At this time of the year, I often reminisce about the major family vacations of my childhood. Growing up, we spent the two weeks surrounding the 4th of July holiday with my grandparents and our huge family in a small, rural town in the middle of America. Our summer vacation with the grandparents was always filled with exciting adventures, loads of fireworks, seemingly endless fields of corn, herds of cows, fireflies, long lines for the bathroom, swimming, plenty of food and lots of family.
Our 4th of July was as American as apple pie. Which made me think about the pie that my grandma traditionally made each year.
The pie was not apple, which would have made me most happy, but rhubarb pie, which made my dad most jubilant. One of my dad’s favorite things in this world is rhubarb pie.
My grandma was a wonderful cook and baker. She knew how to make a lot with very little. Although I wasn’t savvy enough to know it as a child, that pie, made by grandma with fresh rhubarb from her garden, was delicious and made with a lot of love.
Despite the fact that rhubarb wouldn’t grow fresh in our part of the world, my mother used to make it for my father. It was always such a big deal when my mom found frozen rhubarb at the market. That meant that my dad was going to have a little slice of home, away from home.
I have never made my grandma’s rhubarb pie. Well, that is, until today. This is a first for me. Granted, my grandma made everything from scratch. Maybe that is why I have put it off all these years.

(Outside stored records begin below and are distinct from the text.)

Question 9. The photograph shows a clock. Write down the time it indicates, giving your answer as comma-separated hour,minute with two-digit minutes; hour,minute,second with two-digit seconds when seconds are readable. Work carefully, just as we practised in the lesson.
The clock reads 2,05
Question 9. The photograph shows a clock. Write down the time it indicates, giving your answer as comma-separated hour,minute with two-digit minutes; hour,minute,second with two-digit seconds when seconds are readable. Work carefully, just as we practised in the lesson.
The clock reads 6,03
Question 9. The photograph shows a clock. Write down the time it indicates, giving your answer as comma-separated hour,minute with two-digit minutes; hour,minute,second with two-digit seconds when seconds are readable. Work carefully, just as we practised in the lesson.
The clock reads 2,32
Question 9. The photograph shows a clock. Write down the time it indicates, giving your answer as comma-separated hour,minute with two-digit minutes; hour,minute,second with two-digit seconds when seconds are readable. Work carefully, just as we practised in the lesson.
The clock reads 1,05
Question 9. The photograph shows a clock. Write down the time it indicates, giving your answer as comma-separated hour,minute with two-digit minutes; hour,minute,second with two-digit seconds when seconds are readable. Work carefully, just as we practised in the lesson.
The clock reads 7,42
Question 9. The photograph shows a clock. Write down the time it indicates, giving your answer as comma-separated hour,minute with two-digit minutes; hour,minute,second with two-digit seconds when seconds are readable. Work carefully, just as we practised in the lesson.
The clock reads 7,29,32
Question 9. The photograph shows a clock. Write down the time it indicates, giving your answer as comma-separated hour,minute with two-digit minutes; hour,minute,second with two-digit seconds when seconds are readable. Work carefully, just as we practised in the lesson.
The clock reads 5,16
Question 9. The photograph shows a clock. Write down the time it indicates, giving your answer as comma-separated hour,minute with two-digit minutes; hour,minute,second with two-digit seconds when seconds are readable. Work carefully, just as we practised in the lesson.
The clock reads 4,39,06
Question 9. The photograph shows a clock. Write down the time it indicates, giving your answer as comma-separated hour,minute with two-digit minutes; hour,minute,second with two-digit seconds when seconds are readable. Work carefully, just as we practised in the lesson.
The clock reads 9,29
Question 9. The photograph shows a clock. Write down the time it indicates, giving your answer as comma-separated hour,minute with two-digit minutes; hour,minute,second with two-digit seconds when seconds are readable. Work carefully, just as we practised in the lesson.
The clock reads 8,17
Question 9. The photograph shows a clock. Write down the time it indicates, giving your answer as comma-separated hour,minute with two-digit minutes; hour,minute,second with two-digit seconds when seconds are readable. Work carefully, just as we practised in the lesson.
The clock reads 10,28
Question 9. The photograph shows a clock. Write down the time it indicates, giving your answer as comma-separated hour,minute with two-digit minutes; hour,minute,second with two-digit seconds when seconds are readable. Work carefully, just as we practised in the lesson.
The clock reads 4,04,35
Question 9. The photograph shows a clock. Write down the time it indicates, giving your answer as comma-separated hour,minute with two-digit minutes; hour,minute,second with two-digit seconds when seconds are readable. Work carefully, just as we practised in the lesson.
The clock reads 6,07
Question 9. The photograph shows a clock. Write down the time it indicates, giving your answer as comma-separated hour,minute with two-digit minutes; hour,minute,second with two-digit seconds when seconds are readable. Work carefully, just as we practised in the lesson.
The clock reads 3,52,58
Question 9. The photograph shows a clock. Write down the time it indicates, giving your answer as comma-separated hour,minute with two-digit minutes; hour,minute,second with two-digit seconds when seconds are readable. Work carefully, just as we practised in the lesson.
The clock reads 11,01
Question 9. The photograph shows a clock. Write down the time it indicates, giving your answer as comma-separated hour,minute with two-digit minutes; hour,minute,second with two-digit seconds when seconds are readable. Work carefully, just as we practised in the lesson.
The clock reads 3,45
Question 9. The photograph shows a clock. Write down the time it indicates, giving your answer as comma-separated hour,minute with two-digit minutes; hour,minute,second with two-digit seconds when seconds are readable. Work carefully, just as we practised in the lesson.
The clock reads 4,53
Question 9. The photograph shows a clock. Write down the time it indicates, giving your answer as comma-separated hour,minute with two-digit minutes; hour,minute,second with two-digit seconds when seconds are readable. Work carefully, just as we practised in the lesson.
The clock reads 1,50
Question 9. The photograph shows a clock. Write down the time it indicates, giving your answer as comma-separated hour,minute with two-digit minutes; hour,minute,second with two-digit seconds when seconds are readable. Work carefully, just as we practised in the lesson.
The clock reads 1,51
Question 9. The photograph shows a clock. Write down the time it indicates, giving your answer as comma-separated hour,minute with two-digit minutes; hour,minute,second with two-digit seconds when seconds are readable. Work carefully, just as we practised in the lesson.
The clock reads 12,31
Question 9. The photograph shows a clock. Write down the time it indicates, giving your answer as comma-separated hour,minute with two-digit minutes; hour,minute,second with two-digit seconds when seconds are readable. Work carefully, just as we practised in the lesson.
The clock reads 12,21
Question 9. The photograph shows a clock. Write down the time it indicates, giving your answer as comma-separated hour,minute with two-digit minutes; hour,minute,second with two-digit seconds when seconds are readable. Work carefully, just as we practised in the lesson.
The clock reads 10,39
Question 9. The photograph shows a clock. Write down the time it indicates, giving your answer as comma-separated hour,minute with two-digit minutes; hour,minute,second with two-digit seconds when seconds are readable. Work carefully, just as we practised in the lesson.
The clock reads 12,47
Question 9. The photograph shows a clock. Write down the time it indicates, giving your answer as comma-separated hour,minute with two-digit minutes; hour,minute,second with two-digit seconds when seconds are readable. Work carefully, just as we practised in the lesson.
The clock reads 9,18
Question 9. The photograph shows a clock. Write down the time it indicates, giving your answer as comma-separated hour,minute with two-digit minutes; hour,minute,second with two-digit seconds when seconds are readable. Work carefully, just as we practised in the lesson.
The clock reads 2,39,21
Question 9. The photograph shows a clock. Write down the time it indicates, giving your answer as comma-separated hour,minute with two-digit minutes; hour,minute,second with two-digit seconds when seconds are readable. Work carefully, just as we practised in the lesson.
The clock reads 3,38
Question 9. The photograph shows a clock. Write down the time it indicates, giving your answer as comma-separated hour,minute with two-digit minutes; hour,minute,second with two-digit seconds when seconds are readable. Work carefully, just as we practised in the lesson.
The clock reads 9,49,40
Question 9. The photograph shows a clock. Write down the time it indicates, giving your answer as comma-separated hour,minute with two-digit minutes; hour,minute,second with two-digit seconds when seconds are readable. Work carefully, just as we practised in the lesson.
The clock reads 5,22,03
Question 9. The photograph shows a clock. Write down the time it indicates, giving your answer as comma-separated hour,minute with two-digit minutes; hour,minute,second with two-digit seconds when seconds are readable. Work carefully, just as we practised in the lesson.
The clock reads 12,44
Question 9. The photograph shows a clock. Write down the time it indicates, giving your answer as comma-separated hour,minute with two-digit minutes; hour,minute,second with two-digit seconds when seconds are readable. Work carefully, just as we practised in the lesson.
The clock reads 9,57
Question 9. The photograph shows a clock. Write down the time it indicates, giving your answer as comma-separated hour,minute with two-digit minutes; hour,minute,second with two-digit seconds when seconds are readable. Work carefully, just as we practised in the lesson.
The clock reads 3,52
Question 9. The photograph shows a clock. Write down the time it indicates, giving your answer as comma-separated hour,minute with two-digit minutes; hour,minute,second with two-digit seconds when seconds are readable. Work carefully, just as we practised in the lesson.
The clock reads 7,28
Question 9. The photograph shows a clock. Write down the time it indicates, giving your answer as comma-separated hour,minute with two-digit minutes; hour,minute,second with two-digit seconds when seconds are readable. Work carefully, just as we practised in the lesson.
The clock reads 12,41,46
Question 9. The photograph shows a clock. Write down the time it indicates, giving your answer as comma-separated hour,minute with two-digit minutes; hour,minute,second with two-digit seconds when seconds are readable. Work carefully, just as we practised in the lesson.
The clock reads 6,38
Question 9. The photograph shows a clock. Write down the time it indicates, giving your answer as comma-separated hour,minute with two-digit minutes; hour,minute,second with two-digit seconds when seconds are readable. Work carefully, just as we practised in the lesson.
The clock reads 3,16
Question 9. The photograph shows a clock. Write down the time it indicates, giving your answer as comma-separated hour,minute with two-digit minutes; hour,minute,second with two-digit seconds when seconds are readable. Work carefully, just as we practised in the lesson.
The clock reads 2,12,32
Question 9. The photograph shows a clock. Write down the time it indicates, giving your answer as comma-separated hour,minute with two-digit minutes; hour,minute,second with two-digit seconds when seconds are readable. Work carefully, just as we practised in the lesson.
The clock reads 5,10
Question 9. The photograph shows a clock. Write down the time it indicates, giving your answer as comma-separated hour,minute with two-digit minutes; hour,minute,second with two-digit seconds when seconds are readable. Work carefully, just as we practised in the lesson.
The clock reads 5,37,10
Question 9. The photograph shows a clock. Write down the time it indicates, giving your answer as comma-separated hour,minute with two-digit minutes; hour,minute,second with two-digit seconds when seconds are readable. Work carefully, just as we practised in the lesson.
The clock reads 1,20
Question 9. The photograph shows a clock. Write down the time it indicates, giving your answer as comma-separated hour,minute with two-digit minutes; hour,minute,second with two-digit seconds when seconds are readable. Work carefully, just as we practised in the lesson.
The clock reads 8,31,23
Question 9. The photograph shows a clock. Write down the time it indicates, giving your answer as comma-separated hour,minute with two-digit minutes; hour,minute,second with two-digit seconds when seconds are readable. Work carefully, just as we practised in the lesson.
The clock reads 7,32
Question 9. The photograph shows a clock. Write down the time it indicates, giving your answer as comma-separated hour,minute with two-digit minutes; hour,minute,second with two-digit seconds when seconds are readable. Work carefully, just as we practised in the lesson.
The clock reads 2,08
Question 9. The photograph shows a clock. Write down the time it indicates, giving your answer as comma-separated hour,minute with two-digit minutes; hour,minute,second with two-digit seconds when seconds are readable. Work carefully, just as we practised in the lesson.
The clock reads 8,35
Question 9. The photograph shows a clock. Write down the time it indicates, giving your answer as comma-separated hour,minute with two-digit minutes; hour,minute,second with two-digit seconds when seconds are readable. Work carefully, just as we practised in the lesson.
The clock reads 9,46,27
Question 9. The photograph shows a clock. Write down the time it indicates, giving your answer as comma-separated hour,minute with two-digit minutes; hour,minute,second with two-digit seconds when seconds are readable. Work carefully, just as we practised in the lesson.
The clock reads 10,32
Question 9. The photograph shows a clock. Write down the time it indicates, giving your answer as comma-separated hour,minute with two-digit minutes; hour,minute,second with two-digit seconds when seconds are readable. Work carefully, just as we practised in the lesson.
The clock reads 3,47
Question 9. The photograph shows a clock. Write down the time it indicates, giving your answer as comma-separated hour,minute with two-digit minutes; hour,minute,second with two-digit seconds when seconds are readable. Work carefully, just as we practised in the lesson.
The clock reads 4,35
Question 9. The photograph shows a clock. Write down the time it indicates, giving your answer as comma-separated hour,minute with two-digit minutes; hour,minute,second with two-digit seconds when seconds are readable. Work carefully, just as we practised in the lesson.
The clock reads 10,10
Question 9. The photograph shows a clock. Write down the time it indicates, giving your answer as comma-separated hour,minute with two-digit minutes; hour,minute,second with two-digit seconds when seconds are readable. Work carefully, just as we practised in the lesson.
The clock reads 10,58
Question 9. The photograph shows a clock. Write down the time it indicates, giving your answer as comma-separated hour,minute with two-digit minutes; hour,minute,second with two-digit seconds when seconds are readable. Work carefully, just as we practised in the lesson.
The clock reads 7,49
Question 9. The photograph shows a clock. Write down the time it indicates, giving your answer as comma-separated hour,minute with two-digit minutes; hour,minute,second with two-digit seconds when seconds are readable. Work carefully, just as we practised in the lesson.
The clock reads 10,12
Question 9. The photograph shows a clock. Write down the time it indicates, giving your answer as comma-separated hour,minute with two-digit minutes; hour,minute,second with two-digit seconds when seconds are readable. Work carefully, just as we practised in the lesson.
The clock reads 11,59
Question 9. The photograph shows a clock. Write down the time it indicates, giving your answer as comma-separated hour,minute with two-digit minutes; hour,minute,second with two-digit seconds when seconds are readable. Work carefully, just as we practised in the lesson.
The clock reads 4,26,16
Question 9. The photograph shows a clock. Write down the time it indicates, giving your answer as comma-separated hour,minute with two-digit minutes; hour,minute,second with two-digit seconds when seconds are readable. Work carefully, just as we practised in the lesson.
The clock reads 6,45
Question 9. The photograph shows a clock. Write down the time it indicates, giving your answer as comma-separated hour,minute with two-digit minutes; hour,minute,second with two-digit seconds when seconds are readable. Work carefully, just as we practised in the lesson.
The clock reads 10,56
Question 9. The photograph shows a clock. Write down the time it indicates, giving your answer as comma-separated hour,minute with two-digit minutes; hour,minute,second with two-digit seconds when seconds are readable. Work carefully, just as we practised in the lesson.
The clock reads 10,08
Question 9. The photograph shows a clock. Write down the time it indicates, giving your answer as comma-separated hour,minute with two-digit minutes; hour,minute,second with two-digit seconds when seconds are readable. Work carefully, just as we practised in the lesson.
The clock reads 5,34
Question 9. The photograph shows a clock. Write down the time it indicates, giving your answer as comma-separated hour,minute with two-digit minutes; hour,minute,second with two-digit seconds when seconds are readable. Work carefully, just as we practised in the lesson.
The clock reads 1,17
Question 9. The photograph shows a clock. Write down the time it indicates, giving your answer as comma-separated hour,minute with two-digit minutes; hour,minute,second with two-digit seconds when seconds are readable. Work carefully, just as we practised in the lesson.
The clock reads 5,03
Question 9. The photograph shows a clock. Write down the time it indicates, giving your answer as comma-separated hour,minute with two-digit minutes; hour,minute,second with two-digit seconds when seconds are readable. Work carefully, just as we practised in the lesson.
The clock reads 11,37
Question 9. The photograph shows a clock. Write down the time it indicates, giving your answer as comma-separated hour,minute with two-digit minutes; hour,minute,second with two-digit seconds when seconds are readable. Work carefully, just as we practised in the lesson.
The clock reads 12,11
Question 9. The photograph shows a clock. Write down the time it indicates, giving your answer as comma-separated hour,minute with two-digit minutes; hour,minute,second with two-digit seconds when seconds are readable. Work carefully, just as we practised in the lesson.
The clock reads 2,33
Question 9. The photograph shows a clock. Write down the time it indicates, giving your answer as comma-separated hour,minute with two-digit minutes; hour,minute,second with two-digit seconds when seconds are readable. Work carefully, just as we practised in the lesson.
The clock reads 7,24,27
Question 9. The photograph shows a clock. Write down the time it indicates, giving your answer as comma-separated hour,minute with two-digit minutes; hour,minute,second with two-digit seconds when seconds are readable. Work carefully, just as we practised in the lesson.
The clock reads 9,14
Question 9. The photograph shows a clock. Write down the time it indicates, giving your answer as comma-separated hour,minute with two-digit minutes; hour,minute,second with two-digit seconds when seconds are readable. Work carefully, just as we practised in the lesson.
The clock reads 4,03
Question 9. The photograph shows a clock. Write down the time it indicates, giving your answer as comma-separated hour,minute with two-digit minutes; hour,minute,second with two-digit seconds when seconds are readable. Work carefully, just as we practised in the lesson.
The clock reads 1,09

Or maybe it is because very few people in my life talk about and pine for rhubarb pie, me included.
Well, I decided that today was the day I would make my first rhubarb pie. Instead of making my own crusts, which surely would’ve stopped me in my tracks, I got a little help from the refrigerated section of my local grocery store with pre-made pie crusts.
The rhubarb was so red and pretty that I had to include a picture of it, as well as the rest of the ingredients that I gathered to make this pie.
Since my grandma didn’t really bake with a recipe – it was all in her memory banks – I made sure to fill in the recipe’s missing gaps, for people like me who need a little more detailed recipe.
I forgot to add the milk to my picture above because it wasn’t in grandma’s ingredient list. I’ve added it to the recipe below.
Grandma’s Rhubarb Pie
2 cups fresh, cut up rhubarb (1/2 inch cubes)
1 cup sugar
1 tsp nutmeg
2 crusts pie pastry
A spot of milk, sugar and cinnamon for sweetening the top crust
Fit one unbaked pie shell into a pie plate. Trim off the excess pie crust around the edges of the pie plate. Then, place the cut up rhubarb into the unbaked pie shell. In a medium bowl, beat eggs well; add sugar and nutmeg to the beaten eggs; mix well. Pour egg mixture on top of rhubarb. Adjust top crust to fit over the pie filling, tucking the top edges over and on the outside of the bottom crust edges. Using your fingers, flute the edges of the pie crusts to seal. Using a knife, make a few 1/2 inch slits into the top crust for venting during baking.
Brush the top crust with milk and sprinkle with sugar and cinnamon, to taste. Bake in 400 degree oven for 60 minutes or until golden brown.
The pie smelled delicious while baking in the oven. The kids couldn’t wait for it to cool before begging for a taste. I’m so excited they enjoyed the pie as much as I had hoped.
I really wish that I had been a little more willing to try grandma’s rhubarb pie as a child. Boy, did I miss out!